Now, the country cannot expect Russia to play “the same strategic role for India as it used to prior to the Ukraine war. That’s because of the technological degradation of its military and weakening position as a result of the war,” he said.
‘No limits’ partnership
Still, Indian authorities will continue to make every “effort till last minute” to create “some space,” in the Russia-China dynamic, Pant added, “so that the space could be exploited by India to ensure its leverage over Moscow remains intact.”
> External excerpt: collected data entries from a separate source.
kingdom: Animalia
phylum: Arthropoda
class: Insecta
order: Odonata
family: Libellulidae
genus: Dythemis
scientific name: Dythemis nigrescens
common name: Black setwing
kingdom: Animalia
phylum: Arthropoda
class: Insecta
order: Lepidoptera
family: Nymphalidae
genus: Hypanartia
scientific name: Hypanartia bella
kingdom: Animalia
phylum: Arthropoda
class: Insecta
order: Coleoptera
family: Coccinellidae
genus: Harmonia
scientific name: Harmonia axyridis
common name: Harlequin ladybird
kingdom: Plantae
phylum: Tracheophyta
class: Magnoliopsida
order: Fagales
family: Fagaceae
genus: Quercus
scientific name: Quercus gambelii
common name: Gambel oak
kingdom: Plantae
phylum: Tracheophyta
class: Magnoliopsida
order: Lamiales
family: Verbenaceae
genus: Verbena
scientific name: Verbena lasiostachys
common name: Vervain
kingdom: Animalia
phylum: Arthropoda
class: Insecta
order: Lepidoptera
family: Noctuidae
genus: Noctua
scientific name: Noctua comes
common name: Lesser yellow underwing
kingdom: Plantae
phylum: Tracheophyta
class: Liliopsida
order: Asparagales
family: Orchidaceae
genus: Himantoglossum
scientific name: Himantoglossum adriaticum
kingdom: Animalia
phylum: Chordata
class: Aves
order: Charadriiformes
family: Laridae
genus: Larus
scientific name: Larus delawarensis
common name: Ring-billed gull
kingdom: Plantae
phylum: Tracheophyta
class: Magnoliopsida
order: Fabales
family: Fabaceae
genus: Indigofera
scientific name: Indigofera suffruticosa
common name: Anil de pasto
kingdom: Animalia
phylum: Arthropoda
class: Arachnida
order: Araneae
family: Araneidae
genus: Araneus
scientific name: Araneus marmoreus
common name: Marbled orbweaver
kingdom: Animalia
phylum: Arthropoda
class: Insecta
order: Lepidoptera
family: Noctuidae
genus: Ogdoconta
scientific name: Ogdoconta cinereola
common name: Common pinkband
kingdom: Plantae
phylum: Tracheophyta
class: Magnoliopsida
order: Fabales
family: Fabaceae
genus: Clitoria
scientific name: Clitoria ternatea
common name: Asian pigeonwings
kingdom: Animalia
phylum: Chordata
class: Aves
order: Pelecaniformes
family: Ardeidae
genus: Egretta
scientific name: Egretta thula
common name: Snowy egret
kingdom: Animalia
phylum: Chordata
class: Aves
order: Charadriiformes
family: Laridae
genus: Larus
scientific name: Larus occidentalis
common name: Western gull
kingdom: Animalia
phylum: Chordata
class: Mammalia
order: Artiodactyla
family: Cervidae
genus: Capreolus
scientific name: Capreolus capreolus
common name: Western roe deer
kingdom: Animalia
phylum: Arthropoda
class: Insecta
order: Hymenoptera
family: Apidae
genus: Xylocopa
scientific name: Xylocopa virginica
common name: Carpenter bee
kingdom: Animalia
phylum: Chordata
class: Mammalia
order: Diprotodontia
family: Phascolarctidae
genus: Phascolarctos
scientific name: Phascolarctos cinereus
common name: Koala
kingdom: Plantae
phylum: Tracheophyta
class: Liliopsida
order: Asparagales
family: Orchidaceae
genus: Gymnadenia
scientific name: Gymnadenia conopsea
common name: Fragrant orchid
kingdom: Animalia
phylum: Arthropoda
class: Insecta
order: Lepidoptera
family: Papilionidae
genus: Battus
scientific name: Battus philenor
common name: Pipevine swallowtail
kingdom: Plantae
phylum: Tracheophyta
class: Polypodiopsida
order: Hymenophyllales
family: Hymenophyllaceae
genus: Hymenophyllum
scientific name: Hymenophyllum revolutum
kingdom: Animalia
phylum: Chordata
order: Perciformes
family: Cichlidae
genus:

But China is also making moves to strengthen its ties with Russia. In March, Chinese President Xi Jinping met with Russian President Vladimir Putin in Moscow and the two leaders vowed to deepen their relations.
Both sides sealed a “no limits” partnership in February last year — just before Russia invaded Ukraine — and agreed to have no “forbidden” areas of cooperation.
A “Russian tilt” in favor of Beijing “would clearly be bad for India” if war broke out between both nations, noted Felix K. Chang, a senior fellow at the Foreign Policy Research Institute, a Philadelphia-based think tank.
Even without a war, “China’s warm relationship with Russia could encourage Beijing to pursue its interests more forcefully in South Asia, whether on its disputed Himalayan border or with India’s surrounding neighbors,” he wrote in April. “That too could shift the power balance between China and India and lead to greater regional tensions.”
So India needs to “pick up the pace” in its embrace of the West, Chang added, “given how close the Russian-Ukrainian war has brought China and Russia.”
Move toward the U.S.
The West recognizes the challenge India faces in the Indo-Pacific region, said Pant from ORF, “that it needs Moscow in managing Beijing in the short to medium term, given its defense relationship with Russia.”
“That sensitivity is, perhaps, what’s driving the Western outreach to India, despite differences over Ukraine,” he said, adding national security concerns are driving India closer to the U.S.
Indian Prime Minister Narendra Modi will join U.S. President Joe Biden and his counterparts from Australia and Japan at the third Quad leaders summit in Sydney on May 24. The Quad is an informal security alignment of the four major democracies that was forged in response to China’s rising strength in the Indo-Pacific.
While America sees “China as the main challenger to U.S. global primacy, it does not see India that way,” said Rajan Menon, director of the grand strategy program at Defense Priorities, a Washington-based think tank.
“To the contrary it views India, nowadays, as a partner to counterbalance China,” he noted.
“That overlapping strategic interest explains why Washington has not reacted to India’s alignment with Moscow in the way it has to the ‘no-limits’ friendship China has forged with Russia,” Menon said.
As for Russia, how it balances this evolving India-China dynamic will be its biggest test, noted Pant.
“It’ll be interesting to see how this triangle works. In the past, it had worked because there was this uniform sense among the three countries to talk of a multipolar world, where American unipolarity was the target,” he noted.
“Today, for India, it’s China’s attempt at creating hegemony in the Indo-Pacific is the target. For Russia and China, the priorities are different than for India,” Pant added. “Russia’s ability to manage India and China will be under the scanner,” as far as New Delhi is concerned.